La comunità scientifica internazionale è in lutto: è scomparso nella mattinata del 9 febbraio, all’età di 96 anni, uno dei suoi membri più illustri: l’italiano Antonino Zichichi. L’annuncio del suo decesso è stato dato attraverso la sua pagina ufficiale di Facebook. La sua scomparsa ha creato un vuoto incolmabile anche negli ambienti cattolici, in quanto ha sempre sostenuto nei suoi discorsi in pubblico la necessità del confronto tra etica, scienza e fede.
La vita e la carriera dello scienziato siciliano
Antonino Zichichi è nato a Trapani il 15 ottobre del 1929, ma la sua famiglia è originaria di Erice, piccolo paese in provincia di Trapani.
Si è laureato all’Università di Palermo in Fisica discutendo la tesi con il professore Donato Palumbo, ha iniziato la sua carriera da ricercatore prima al Fermilab di Chicago e poi al Cern di Ginevra. Ed in Svizzera ha legato il suo nome ad una scoperta importante: l’antideutone, consistente in una forma di antimateria nucleare. Una ricerca che lo scienziato siciliano ha condotto insieme ad un team del Brookhaven National Laboratory, consacrando il fisico italiano a livello internazionale. Dal 1965 è stato professore ordinario della cattedra di Fisica Superiore all’Università di Bologna, un incarico accademico mantenuto fino al 2006, quando poi è divenuto professore emerito della stessa università emiliana.
Il suo nome è legato anche al suo importante contributo alla ricerca scientifica, promuovendo la costruzione dei laboratori del Gran Sasso. Dal 1977 ha assunto la carica di presidente dell’Istituto nazionale di Fisica Nucleare. Ma il suo nome è anche legato alla fondazione del Centro Culturale Ettore Majorana ad Erice, dove, nei suoi convegni annuali, sono transitati centinaia di colleghi di fama internazionale.

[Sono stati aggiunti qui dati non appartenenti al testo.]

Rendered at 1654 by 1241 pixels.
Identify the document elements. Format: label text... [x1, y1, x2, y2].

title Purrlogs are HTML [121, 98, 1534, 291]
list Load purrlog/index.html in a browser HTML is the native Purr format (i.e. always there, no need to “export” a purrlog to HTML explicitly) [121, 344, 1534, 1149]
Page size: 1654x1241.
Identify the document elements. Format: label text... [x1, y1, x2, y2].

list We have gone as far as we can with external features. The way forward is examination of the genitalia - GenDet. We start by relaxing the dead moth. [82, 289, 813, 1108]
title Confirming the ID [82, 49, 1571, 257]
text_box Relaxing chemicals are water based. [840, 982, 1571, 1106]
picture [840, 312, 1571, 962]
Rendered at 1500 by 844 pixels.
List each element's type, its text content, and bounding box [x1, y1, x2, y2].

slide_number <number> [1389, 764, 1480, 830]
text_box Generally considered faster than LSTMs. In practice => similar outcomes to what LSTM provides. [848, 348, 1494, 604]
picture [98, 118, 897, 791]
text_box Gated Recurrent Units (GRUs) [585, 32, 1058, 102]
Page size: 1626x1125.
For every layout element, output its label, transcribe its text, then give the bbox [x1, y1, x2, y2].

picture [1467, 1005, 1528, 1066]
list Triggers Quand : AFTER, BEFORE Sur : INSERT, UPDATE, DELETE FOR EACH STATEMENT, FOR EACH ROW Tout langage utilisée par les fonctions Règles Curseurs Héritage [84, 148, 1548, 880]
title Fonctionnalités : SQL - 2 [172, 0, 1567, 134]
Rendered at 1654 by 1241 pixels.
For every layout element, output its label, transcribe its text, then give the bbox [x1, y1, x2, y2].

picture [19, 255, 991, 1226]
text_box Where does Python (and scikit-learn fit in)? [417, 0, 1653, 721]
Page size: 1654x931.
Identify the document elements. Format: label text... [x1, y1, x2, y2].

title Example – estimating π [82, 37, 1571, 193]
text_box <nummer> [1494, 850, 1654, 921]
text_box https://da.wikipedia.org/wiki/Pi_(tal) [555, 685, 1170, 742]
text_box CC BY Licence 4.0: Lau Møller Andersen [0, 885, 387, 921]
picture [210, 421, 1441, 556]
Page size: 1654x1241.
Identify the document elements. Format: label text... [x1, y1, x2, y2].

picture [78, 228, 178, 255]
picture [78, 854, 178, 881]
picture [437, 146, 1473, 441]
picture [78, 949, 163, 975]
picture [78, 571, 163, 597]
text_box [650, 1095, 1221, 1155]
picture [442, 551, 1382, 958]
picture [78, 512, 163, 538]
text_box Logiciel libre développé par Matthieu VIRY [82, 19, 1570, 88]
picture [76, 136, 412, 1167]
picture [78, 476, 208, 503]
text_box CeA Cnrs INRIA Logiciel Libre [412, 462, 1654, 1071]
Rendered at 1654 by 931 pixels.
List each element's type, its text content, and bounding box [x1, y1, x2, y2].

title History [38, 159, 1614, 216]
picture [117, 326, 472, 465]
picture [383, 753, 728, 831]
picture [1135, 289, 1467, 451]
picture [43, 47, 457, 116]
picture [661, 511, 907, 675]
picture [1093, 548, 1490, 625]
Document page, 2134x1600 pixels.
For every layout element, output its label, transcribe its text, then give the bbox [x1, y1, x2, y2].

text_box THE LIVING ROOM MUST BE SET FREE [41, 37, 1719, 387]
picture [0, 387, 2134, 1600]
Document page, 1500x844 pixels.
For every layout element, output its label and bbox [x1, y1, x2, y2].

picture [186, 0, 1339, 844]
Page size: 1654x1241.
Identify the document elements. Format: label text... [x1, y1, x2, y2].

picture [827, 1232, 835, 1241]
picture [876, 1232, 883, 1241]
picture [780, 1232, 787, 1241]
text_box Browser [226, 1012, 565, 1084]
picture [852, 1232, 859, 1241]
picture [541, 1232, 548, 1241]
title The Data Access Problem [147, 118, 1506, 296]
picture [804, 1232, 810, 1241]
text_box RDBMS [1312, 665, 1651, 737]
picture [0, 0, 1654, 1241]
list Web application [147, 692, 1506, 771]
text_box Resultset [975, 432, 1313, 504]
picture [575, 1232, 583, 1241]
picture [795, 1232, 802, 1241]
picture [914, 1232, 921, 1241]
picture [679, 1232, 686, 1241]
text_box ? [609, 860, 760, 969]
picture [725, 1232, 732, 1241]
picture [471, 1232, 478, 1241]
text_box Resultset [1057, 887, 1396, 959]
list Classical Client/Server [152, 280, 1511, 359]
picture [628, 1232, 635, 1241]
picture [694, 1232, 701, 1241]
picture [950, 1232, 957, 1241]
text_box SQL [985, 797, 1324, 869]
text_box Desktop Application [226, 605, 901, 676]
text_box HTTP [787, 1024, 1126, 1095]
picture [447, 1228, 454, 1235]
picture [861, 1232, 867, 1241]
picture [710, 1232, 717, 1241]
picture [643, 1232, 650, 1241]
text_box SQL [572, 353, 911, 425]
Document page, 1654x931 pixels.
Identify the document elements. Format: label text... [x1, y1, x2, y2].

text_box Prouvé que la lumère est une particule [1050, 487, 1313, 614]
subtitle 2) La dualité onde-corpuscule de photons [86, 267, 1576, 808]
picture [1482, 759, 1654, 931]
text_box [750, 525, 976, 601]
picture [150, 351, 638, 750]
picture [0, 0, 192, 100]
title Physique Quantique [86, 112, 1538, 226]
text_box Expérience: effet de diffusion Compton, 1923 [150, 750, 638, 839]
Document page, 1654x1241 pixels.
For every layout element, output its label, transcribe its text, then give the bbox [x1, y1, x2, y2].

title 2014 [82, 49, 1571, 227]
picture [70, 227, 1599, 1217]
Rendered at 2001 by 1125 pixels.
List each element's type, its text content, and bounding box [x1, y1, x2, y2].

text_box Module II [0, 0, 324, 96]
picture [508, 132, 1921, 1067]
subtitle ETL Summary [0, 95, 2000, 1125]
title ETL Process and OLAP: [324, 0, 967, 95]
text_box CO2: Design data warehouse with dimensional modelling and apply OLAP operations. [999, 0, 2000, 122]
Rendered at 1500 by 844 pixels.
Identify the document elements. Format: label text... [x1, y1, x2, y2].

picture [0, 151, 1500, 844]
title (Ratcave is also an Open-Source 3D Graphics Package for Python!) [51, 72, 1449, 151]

Scienza e fede: la sua personale interpretazione
Zichichi si è sempre impegnato in particolare per la pace ed il disarmo nucleare, tema particolarmente scottante nel Novecento. A tal proposito, a partire dagli anni Ottanta del secolo scorso, ha promosso i Seminari internazionali di “Scienza della pace”.
Da questa esperienza culturale è nato il manifesto di Erice, un documento firmato da tanti suoi colleghi, in particolare da Paul Dirac e Piotr Kapitza. Inoltre è stato anche presidente del comitato della NATO per le tecnologie del disarmo delle armi nucleari. Il suo pensiero è stato criticato in quanto ha sempre osteggiato sia la teoria darwinista sull’evoluzione sia negato la mano dell'uomo dietro al cambiamento climatico. Ha anche criticato i creazionisti. Simpatizzante del centro-destra, è stato impegnato anche per un breve periodo in politica: infatti l’allora presidente della Regione Sicilia Rosario Crocetta lo ha nominato assessore regionale per i Beni Culturali nel 2012, incarico poi revocato per divergenze con il presidente della Regione Sicilia nel 2013.